I turn left at the gas station, up into the refined strip mall where she will have her operation. I have finally realized why she can never talk to me about my leg. To acknowledge it would somehow destroy her illusion that we are the blessed, the beautiful. Only her reflection has the power to make her second-guess her blessedness, and it must have been doing just that recently. It must have revealed her chin for what it is, the repository of a life’s expressions, weighing on her jaw. Ugliness has always terrified and fascinated her, and she’s probably been watching it approach from deep in the mirror for years. When I was a child, she referred to the unpretty girl I played with as unfortunate. As if it was not just a matter of aesthetics but one of fortune. And now she is finally willing to bring ugliness into her life, if only briefly, as she strives to reverse the age-induced depleting of her own substantial fortunes.
“Fair, dear,” she says, “It will still be my face when I come out.
She doesn’t sound very sure. I sense her embarrassment. For a natural beauty to stoop to this most unnatural thing. I loosen my grip on the steering wheel slightly. Quickly, I glance at her. She has gathered the hem of her blouse and folded it into triangular edges, which she rubs furiously. It’s what she does when she’s nervous.

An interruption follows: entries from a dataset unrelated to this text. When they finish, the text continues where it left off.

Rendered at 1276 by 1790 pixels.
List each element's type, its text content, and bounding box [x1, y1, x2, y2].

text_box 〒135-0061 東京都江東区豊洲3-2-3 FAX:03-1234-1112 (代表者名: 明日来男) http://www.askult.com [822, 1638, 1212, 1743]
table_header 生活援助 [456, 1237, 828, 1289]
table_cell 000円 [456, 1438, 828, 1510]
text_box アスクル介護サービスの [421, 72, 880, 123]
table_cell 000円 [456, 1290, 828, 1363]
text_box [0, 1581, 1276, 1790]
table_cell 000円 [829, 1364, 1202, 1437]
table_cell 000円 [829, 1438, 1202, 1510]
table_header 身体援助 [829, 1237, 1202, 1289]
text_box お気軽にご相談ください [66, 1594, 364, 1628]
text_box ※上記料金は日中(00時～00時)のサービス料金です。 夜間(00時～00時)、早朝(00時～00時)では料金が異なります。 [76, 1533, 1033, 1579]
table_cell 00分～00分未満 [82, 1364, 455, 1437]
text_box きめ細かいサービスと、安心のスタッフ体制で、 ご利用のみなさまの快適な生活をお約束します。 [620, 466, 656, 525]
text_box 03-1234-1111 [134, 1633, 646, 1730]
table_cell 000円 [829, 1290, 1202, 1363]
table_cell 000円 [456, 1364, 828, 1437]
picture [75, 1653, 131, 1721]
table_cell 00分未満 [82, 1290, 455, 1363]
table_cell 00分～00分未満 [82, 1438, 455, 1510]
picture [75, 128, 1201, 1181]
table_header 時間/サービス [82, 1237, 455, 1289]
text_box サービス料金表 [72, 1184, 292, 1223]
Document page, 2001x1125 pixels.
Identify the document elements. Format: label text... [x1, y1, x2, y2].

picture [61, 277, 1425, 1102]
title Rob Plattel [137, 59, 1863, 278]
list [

The doctor’s brochure, which she showed to me last night, proclaimed “Roll back the decades with Dr. V!” I feel like she’s angling to erase the nineties, when two of her three divorces transpired and Grams died on New Year’s Eve, 1999, going out in a grand finale of diabetic fireworks: lost limbs, milky eyes.
But if she loses that decade, she’ll lose the night I lost my virginity. She told me it aged her three years cold. She would also lose the creases from all the arguments we had, which tic-tac-toed nearly all of my teenage years. It was an angry time, but with the anger came the pure exhaustion of our tears, the joy of our spent fury, when we would find our way back to each other, take one another by the shoulder and say, “Love.” The face as palimpsest, where we write and rewrite but never entirely erase. And she is prepared to lose all that.
We pull into the parking lot in front of Dr. Vincent’s practice. I cannot call him Dr. V, like some funhouse doctor or sports commentator. Not when he’s going to etherize and slice open my mother and suck out her physical memories. I fold my arms up against the steering wheel, rest my chin on top.
“I’ll see you in three hours, OK, Fair?” she says.
“OK,” I say, watching her as she darts through the rain-tinged, bullion-colored morning. “Tell him not to screw it up.”
She’s subsumed into the fluorescent light of the hospital.